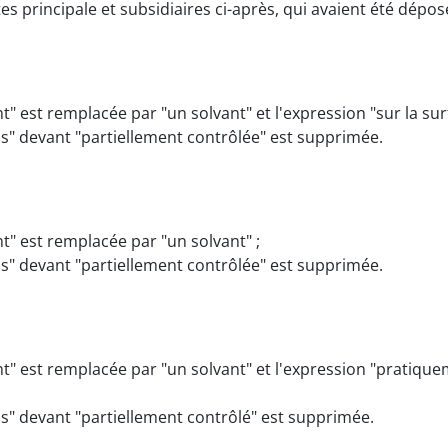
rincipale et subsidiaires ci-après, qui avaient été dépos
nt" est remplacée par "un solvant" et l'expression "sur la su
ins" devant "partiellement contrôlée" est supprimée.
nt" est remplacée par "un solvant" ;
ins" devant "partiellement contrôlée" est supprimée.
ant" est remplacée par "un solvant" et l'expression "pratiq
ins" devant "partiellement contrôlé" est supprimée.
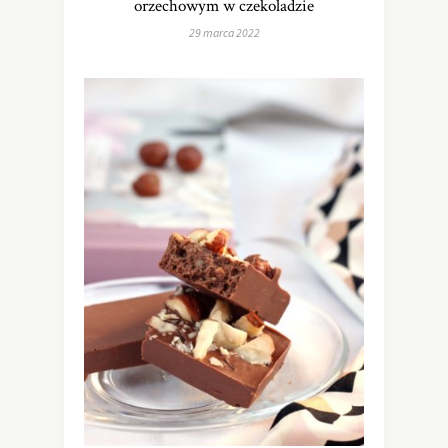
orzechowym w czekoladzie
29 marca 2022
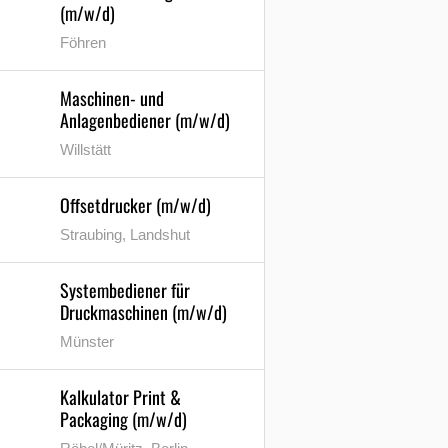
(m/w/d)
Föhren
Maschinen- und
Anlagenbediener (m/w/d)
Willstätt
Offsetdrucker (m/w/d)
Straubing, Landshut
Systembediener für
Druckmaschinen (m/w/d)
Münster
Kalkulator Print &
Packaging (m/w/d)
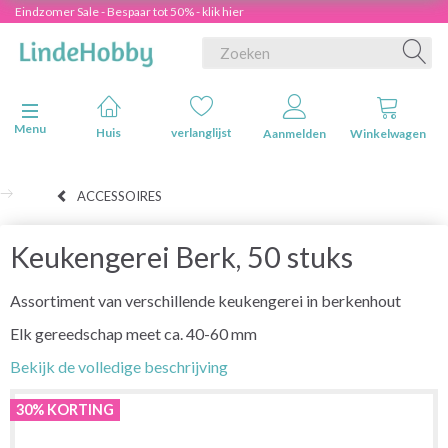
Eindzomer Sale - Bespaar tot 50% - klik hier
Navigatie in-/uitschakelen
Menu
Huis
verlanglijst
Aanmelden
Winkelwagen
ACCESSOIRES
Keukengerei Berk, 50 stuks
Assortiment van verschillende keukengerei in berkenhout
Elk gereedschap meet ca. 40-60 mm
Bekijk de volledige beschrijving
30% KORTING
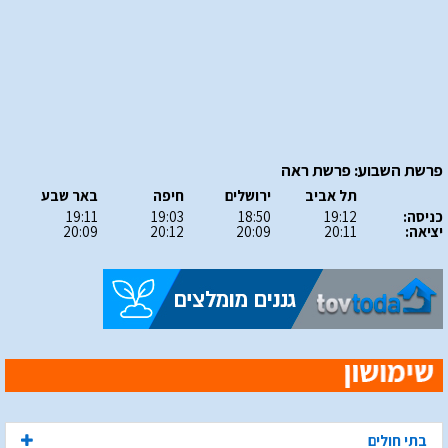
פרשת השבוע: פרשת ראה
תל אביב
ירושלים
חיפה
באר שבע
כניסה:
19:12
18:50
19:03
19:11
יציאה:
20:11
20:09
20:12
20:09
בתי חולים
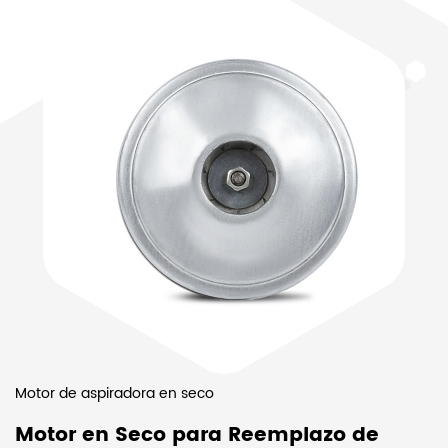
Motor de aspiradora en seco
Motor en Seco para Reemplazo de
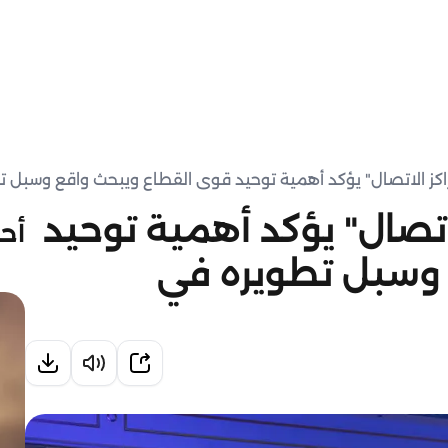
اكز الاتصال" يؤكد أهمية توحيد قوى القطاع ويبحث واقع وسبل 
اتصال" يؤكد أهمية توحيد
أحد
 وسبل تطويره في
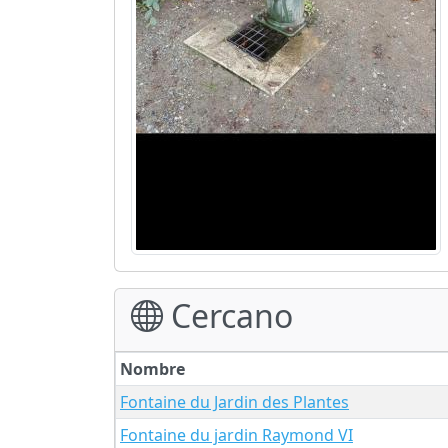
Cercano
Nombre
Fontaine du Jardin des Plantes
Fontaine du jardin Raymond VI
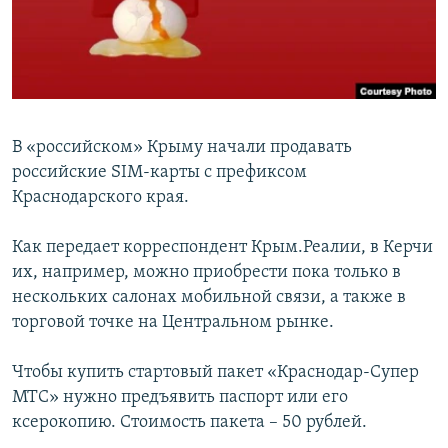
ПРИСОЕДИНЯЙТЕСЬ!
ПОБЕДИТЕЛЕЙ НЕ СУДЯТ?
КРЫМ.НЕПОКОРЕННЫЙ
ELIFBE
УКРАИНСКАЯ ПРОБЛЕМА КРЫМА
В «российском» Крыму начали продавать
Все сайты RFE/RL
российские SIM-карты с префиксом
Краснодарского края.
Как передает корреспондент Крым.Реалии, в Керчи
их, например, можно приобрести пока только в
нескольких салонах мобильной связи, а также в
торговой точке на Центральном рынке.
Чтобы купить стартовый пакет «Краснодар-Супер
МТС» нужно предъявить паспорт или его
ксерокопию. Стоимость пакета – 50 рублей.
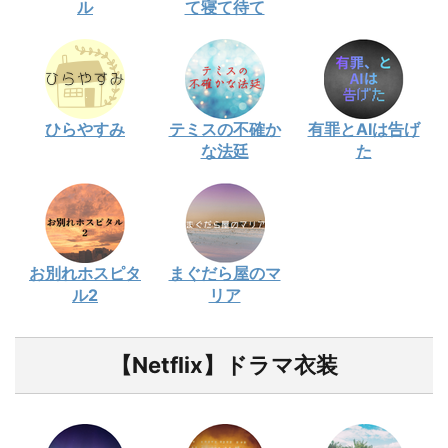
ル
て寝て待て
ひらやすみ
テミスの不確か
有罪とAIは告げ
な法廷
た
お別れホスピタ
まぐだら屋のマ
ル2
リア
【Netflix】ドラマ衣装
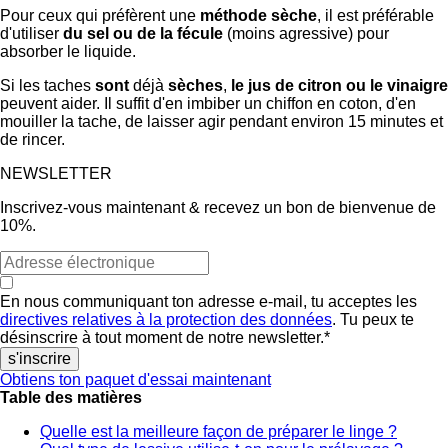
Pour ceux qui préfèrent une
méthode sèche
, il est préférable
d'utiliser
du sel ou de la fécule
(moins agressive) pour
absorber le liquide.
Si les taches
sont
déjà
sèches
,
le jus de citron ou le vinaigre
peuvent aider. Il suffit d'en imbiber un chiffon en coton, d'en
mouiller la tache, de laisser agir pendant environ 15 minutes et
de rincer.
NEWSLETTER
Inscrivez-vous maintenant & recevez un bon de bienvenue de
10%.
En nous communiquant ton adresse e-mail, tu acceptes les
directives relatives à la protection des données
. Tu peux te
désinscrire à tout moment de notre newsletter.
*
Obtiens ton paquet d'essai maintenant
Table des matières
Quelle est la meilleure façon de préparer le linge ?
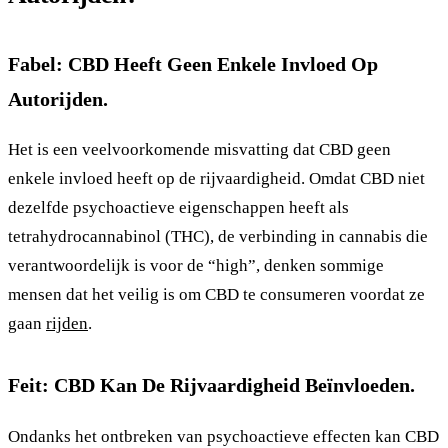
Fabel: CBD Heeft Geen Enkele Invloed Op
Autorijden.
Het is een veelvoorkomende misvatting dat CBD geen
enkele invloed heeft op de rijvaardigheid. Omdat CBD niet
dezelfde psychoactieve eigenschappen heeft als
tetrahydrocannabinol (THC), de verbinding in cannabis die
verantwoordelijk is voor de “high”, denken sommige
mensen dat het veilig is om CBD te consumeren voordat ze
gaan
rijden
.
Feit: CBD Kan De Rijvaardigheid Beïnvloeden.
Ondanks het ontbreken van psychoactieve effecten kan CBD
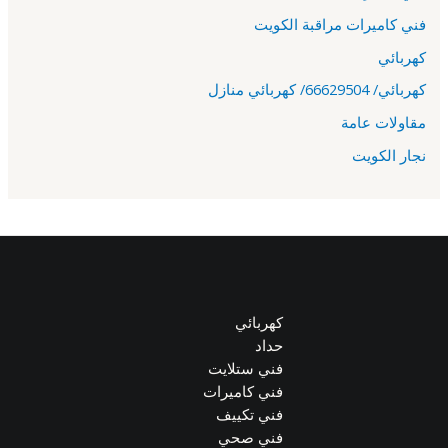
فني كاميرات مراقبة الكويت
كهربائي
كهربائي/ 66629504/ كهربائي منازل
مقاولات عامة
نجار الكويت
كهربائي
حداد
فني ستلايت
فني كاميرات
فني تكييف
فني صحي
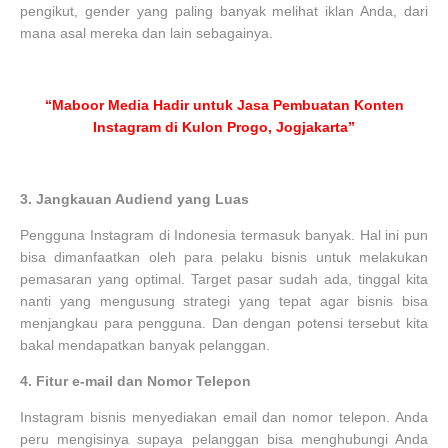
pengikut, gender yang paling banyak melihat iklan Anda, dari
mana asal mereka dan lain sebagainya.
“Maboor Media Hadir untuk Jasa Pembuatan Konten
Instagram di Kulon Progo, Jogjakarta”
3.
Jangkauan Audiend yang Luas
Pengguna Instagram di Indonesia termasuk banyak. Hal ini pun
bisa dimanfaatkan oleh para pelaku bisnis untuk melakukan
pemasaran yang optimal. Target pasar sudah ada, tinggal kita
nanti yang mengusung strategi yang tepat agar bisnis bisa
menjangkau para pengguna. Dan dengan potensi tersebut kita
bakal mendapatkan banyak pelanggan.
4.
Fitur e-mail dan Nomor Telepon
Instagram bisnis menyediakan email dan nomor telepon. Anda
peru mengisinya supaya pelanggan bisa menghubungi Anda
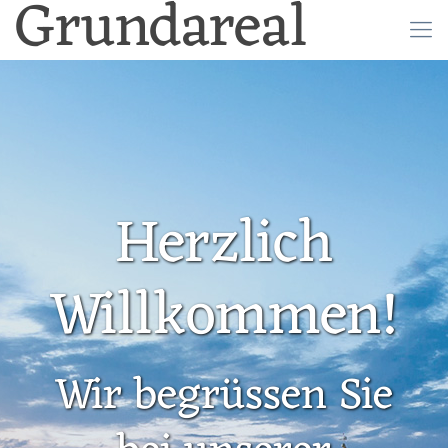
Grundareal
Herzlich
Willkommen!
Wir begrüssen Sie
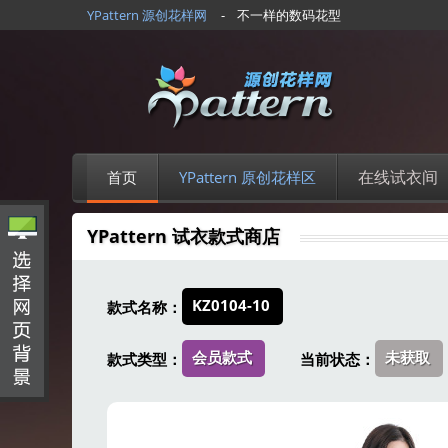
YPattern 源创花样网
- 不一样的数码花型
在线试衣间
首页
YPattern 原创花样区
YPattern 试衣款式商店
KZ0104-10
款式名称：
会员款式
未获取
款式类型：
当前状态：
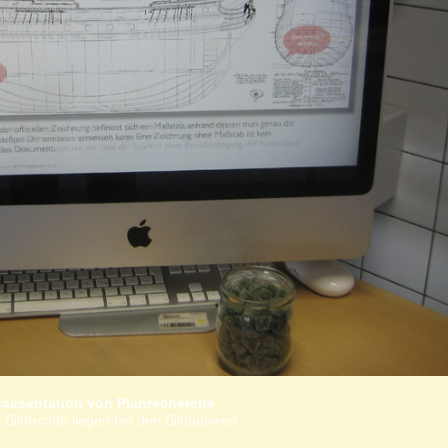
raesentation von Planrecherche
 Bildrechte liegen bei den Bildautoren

Assignment:
Could you please write out the entries exactly as they are, with every picture left out?

Response area:
rincipale et subsidiaires ci-après, qui avaient été dépos
nt" est remplacée par "un solvant" et l'expression "sur la su
ins" devant "partiellement contrôlée" est supprimée.
nt" est remplacée par "un solvant" ;
ins" devant "partiellement contrôlée" est supprimée.
ant" est remplacée par "un solvant" et l'expression "pratiq
ins" devant "partiellement contrôlé" est supprimée.
orzechowym w czekoladzie
29 marca 2022
(m/w/d)
Föhren
Maschinen- und
Anlagenbediener (m/w/d)
Willstätt
Offsetdrucker (m/w/d)
Straubing, Landshut
Systembediener für
Druckmaschinen (m/w/d)
Münster
Kalkulator Print &
Packaging (m/w/d)
Eindzomer Sale - Bespaar tot 50% - klik hier
Navigatie in-/uitschakelen
Menu
Huis
verlanglijst
Aanmelden
Winkelwagen
ACCESSOIRES
Keukengerei Berk, 50 stuks
Assortiment van verschillende keukengerei in berkenhout
Elk gereedschap meet ca. 40-60 mm
Bekijk de volledige beschrijving
30% KORTING
פרשת השבוע: פרשת ראה
תל אביב
ירושלים
חיפה
באר שבע
כניסה:
19:12
18:50
19:03
19:11
יציאה:
20:11
20:09
20:12
20:09
בתי חולים
Motor de aspiradora en seco
Motor en Seco para Reemplazo de
اكز الاتصال" يؤكد أهمية توحيد قوى القطاع ويبحث واقع وسبل 
اتصال" يؤكد أهمية توحيد
أحد
 وسبل تطويره في
Cercano
Nombre
Fontaine du Jardin des Plantes
Fontaine du jardin Raymond VI
ПРИСОЕДИНЯЙТЕСЬ!
ПОБЕДИТЕЛЕЙ НЕ СУДЯТ?
КРЫМ.НЕПОКОРЕННЫЙ
ELIFBE
УКРАИНСКАЯ ПРОБЛЕМА КРЫМА
В «российском» Крыму начали продавать
Все сайты RFE/RL
российские SIM-карты с префиксом
Краснодарского края.
Как передает корреспондент Крым.Реалии, в Керчи
их, например, можно приобрести пока только в
нескольких салонах мобильной связи, а также в
торговой точке на Центральном рынке.
Чтобы купить стартовый пакет «Краснодар-Супер
МТС» нужно предъявить паспорт или его
ксерокопию. Стоимость пакета – 50 рублей.
ル
て寝て待て
ひらやすみ
テミスの不確か
有罪とAIは告げ
な法廷
た
お別れホスピタ
まぐだら屋のマ
ル2
リア
【Netflix】ドラマ衣装
Pour ceux qui préfèrent une
méthode sèche
, il est préférable
d'utiliser
du sel ou de la fécule
(moins agressive) pour
absorber le liquide.
Si les taches
sont
déjà
sèches
,
le jus de citron ou le vinaigre
peuvent aider. Il suffit d'en imbiber un chiffon en coton, d'en
mouiller la tache, de laisser agir pendant environ 15 minutes et
de rincer.
NEWSLETTER
Inscrivez-vous maintenant & recevez un bon de bienvenue de
10%.
En nous communiquant ton adresse e-mail, tu acceptes les
directives relatives à la protection des données
. Tu peux te
désinscrire à tout moment de notre newsletter.
*
Obtiens ton paquet d'essai maintenant
Table des matières
Quelle est la meilleure façon de préparer le linge ?
Fabel: CBD Heeft Geen Enkele Invloed Op
Autorijden.
Het is een veelvoorkomende misvatting dat CBD geen
enkele invloed heeft op de rijvaardigheid. Omdat CBD niet
dezelfde psychoactieve eigenschappen heeft als
tetrahydrocannabinol (THC), de verbinding in cannabis die
verantwoordelijk is voor de “high”, denken sommige
mensen dat het veilig is om CBD te consumeren voordat ze
gaan
rijden
.
Feit: CBD Kan De Rijvaardigheid Beïnvloeden.
Ondanks het ontbreken van psychoactieve effecten kan CBD
فني كاميرات مراقبة الكويت
كهربائي
كهربائي/ 66629504/ كهربائي منازل
مقاولات عامة
نجار الكويت
كهربائي
حداد
فني ستلايت
فني كاميرات
فني تكييف
فني صحي
pengikut, gender yang paling banyak melihat iklan Anda, dari
mana asal mereka dan lain sebagainya.
“Maboor Media Hadir untuk Jasa Pembuatan Konten
Instagram di Kulon Progo, Jogjakarta”
3.
Jangkauan Audiend yang Luas
Pengguna Instagram di Indonesia termasuk banyak. Hal ini pun
bisa dimanfaatkan oleh para pelaku bisnis untuk melakukan
pemasaran yang optimal. Target pasar sudah ada, tinggal kita
nanti yang mengusung strategi yang tepat agar bisnis bisa
menjangkau para pengguna. Dan dengan potensi tersebut kita
bakal mendapatkan banyak pelanggan.
4.
Fitur e-mail dan Nomor Telepon
Instagram bisnis menyediakan email dan nomor telepon. Anda
peru mengisinya supaya pelanggan bisa menghubungi Anda
Grundareal
Herzlich
Willkommen!
Wir begrüssen Sie
YPattern 源创花样网
- 不一样的数码花型
在线试衣间
首页
YPattern 原创花样区
YPattern 试衣款式商店
KZ0104-10
款式名称：
会员款式
未获取
款式类型：
当前状态：
raesentation von Planrecherche
 Bildrechte liegen bei den Bildautoren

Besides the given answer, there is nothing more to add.